In contrast to quartz, both magnetite and haematite reduced the phagocytosis of NTHi by THP-1 macrophages. Given that quartz typically induced higher levels of inflammation in these cells than the iron oxides, the impairment in NTHi phagocytosis seems to be uncoupled from the inflammatory response. While the mechanism is unclear from our study, macrophage dysfunction has a profound impact on airway health. For example, mice with depleted macrophages are more susceptible to experimental pneumonia due to a lack of bacterial clearance [48,49]. Accordingly, a reduction in macrophage phagocytotic capacity in commonly found in bronchiectasis and is hypothesised to pre-empt, and probably contribute to the development of, the disease [50]. This highlights the importance of macrophage function and points to a possible mechanism linking exposure to geogenic particles and an increased risk of severe bacterial infection.

It is worth noting that some of the responses we observed in THP-1 cells were not replicated in the PBMC-derived macrophages. It is possible that this is due to the method of cell transformation. THP-1 were transformed using PMA, a commonly use protocol that yields an “M0” macrophage, whereas the GM-CSF used to transform the PBMC macrophages results in an “M1” phenotype. These phenotypic differences may impact on the phagocytic potential of the cells. Nonetheless, haematite still impacted NTHi phagocytosis in some strains in the PBMCs, suggesting that the impact of iron oxide is preserved across macrophage sub-types.

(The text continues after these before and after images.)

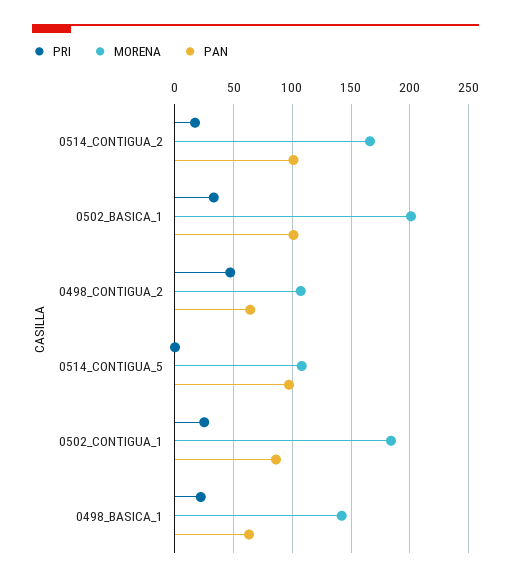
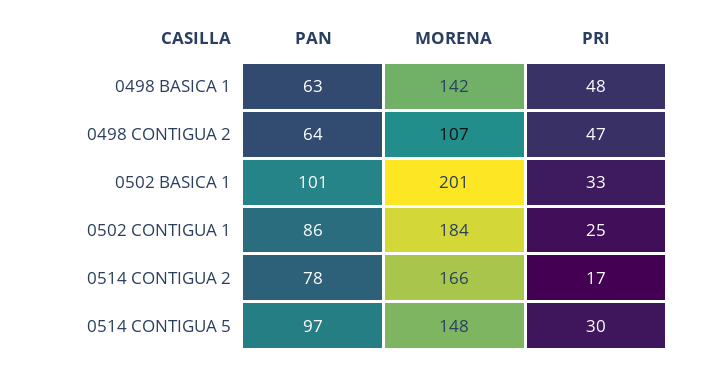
  {
    "PRI": {
      "0514_CONTIGUA_2": 17,
      "0502_BASICA_1": 33,
      "0498_CONTIGUA_2": 47,
-     "0514_CONTIGUA_5": 0,
+     "0514_CONTIGUA_5": 30,
      "0502_CONTIGUA_1": 25,
-     "0498_BASICA_1": 20
+     "0498_BASICA_1": 48
    },
    "MORENA": {
      "0514_CONTIGUA_2": 166,
      "0502_BASICA_1": 201,
      "0498_CONTIGUA_2": 107,
-     "0514_CONTIGUA_5": 110,
+     "0514_CONTIGUA_5": 148,
      "0502_CONTIGUA_1": 184,
      "0498_BASICA_1": 142
    },
    "PAN": {
-     "0514_CONTIGUA_2": 100,
+     "0514_CONTIGUA_2": 78,
      "0502_BASICA_1": 101,
      "0498_CONTIGUA_2": 64,
      "0514_CONTIGUA_5": 97,
      "0502_CONTIGUA_1": 86,
      "0498_BASICA_1": 63
    }
  }

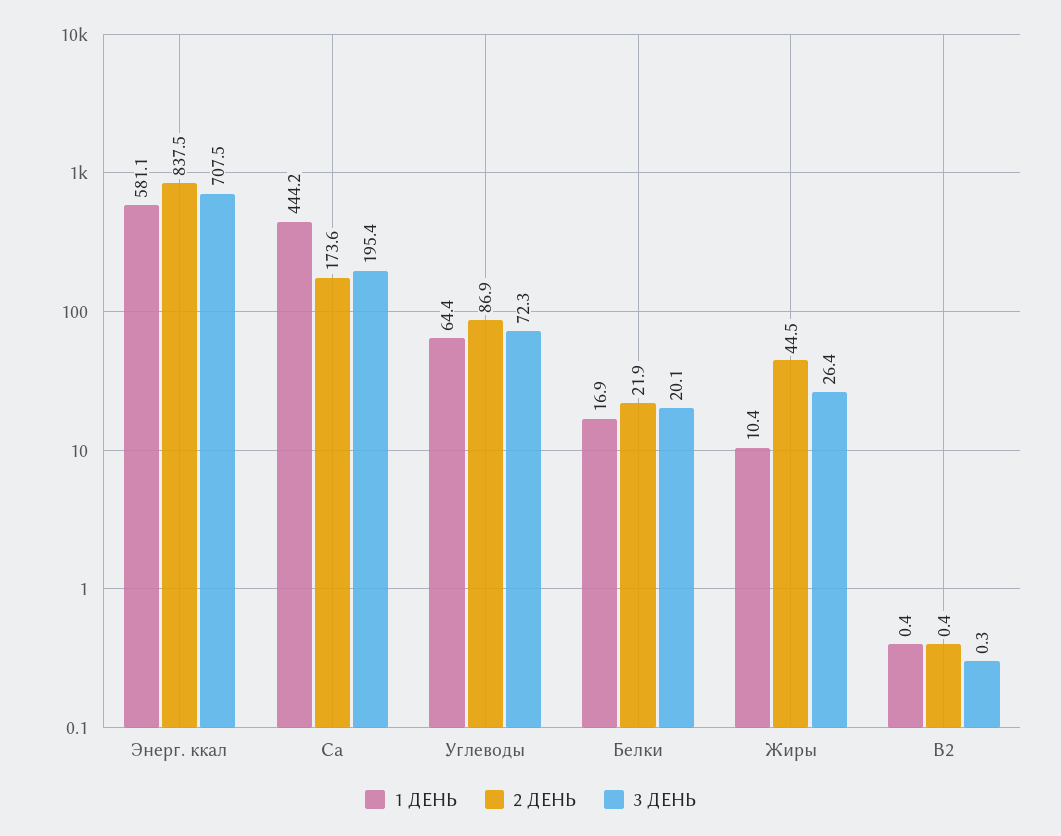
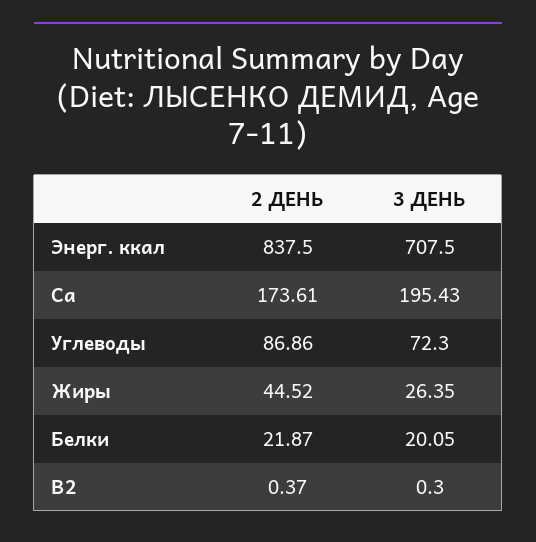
  {
-   "1 ДЕНЬ": {
-     "Энерг. ккал": 581.1,
-     "Са": 444.2,
-     "Углеводы": 64.4,
-     "Белки": 16.9,
-     "Жиры": 10.4,
-     "В2": 0.4
-   },
    "2 ДЕНЬ": {
      "Энерг. ккал": 837.5,
      "Са": 173.61,
      "Углеводы": 86.86,
      "Белки": 21.87,
      "Жиры": 44.52,
      "В2": 0.37
    },
    "3 ДЕНЬ": {
      "Энерг. ккал": 707.5,
      "Са": 195.43,
      "Углеводы": 72.3,
      "Белки": 20.05,
      "Жиры": 26.35,
      "В2": 0.3
    }
  }

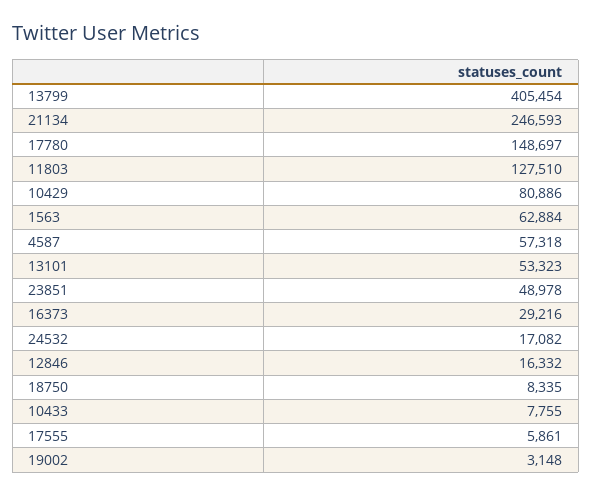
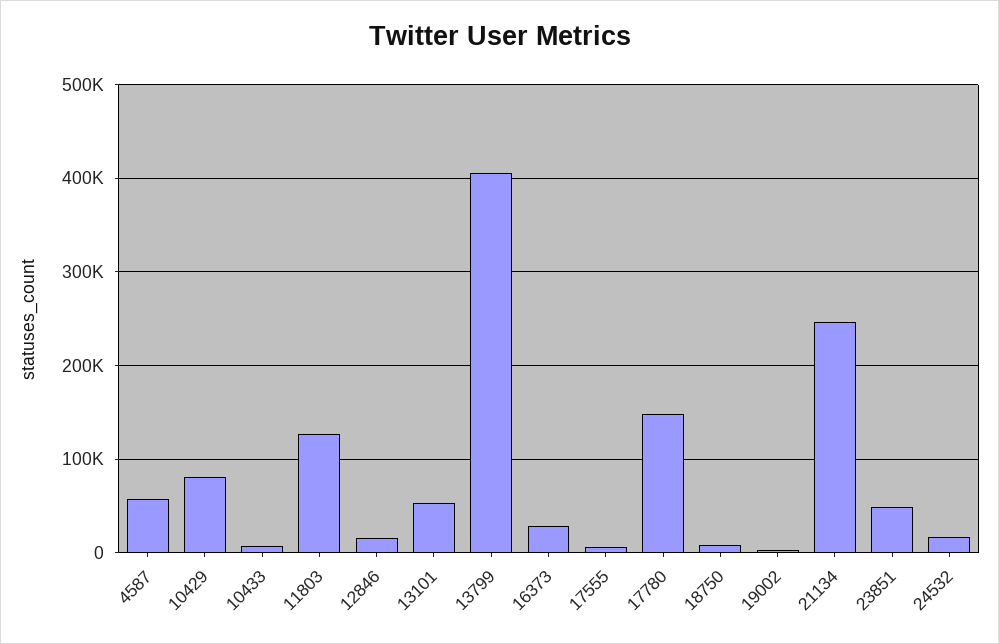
  {
    "13799": 405454,
    "21134": 246593,
    "17780": 148697,
    "11803": 127510,
    "10429": 80886,
-   "1563": 62884,
    "4587": 57318,
    "13101": 53323,
    "23851": 48978,
    "16373": 29216,
    "24532": 17082,
    "12846": 16332,
    "18750": 8335,
    "10433": 7755,
    "17555": 5861,
    "19002": 3148
  }

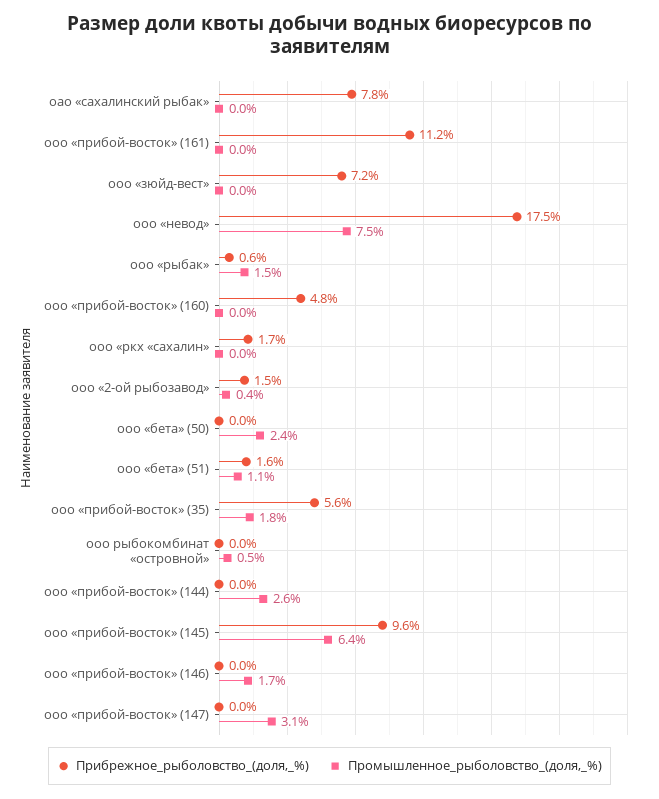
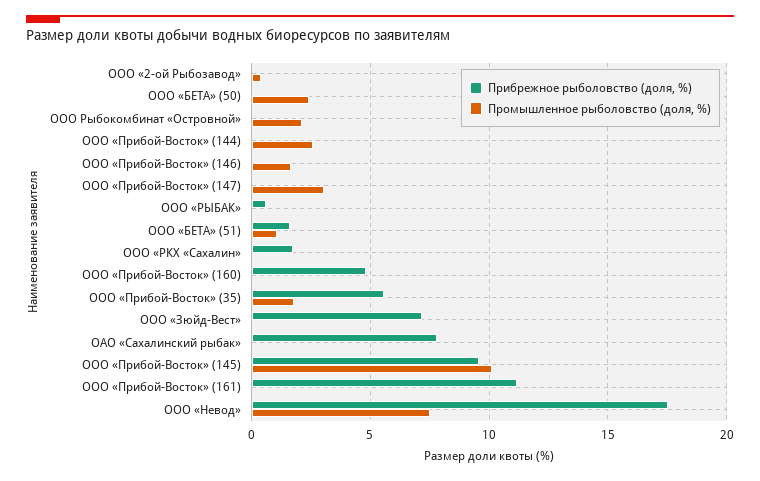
  {
    "Прибрежное_рыболовство_(доля,_%)": {
      "оао «сахалинский рыбак»": 7.8,
      "ооо «прибой-восток» (161)": 11.2,
      "ооо «зюйд-вест»": 7.2,
      "ооо «невод»": 17.5,
      "ооо «рыбак»": 0.6,
      "ооо «прибой-восток» (160)": 4.8,
      "ооо «ркх «сахалин»": 1.7,
-     "ооо «2-ой рыбозавод»": 1.5,
+     "ооо «2-ой рыбозавод»": 0,
      "ооо «бета» (50)": 0,
      "ооо «бета» (51)": 1.6,
      "ооо «прибой-восток» (35)": 5.6,
      "ооо рыбокомбинат «островной»": 0,
      "ооо «прибой-восток» (144)": 0,
      "ооо «прибой-восток» (145)": 9.6,
      "ооо «прибой-восток» (146)": 0,
      "ооо «прибой-восток» (147)": 0
    },
    "Промышленное_рыболовство_(доля,_%)": {
      "оао «сахалинский рыбак»": 0,
      "ооо «прибой-восток» (161)": 0,
      "ооо «зюйд-вест»": 0,
      "ооо «невод»": 7.5,
-     "ооо «рыбак»": 1.5,
+     "ооо «рыбак»": 0,
      "ооо «прибой-восток» (160)": 0,
      "ооо «ркх «сахалин»": 0,
      "ооо «2-ой рыбозавод»": 0.4,
      "ооо «бета» (50)": 2.4,
      "ооо «бета» (51)": 1.1,
      "ооо «прибой-восток» (35)": 1.8,
-     "ооо рыбокомбинат «островной»": 0.5,
+     "ооо рыбокомбинат «островной»": 2,
      "ооо «прибой-восток» (144)": 2.6,
-     "ооо «прибой-восток» (145)": 6.4,
+     "ооо «прибой-восток» (145)": 10,
      "ооо «прибой-восток» (146)": 1.7,
      "ооо «прибой-восток» (147)": 3.1
    }
  }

Limitations of the present study must be acknowledged. While we have investigated the effects and interactions of the two major components of geogenic PM on the cell response, silica and iron oxide do not fully represent geogenic PM in its entirety, nor do they fully represent the vast heterogeneity of naturally occurring geogenic PM. We chose to focus on silica and iron oxide as these are the two constituents that have shown the most robust correlation with negative health outcomes in previous studies [33,51]. Lastly, we utilised a commonly found cell line and transformed primary macrophages from the circulation, neither of which display the same phenotype as primary alveolar macrophages. However, the consistency of the inflammatory responses, and some of the phagocytosis response, in the different macrophage types we used suggests that it is likely that the effect of iron oxide particles we have shown is conserved across macrophages with different phenotypes.

5. Conclusions

The present study has confirmed the pro-inflammatory potential of inhalable quartz in macrophages, but importantly has also shown that haematite, the most common iron oxide found in the dusts affecting regional Australian Aboriginal communities, modifies the inflammation induced by a bacterial stimulus and the ability of macrophages to phagocytose NTHi. Haematite has long been viewed as a biologically inert particle due to its mild inflammatory profile. However, our results provide novel evidence that iron oxide suppresses NTHi phagocytosis which may contribute to the high burden of pathogenic respiratory NTHi infection in at-risk communities. This has important implications for all individuals exposed to iron-laden particulates.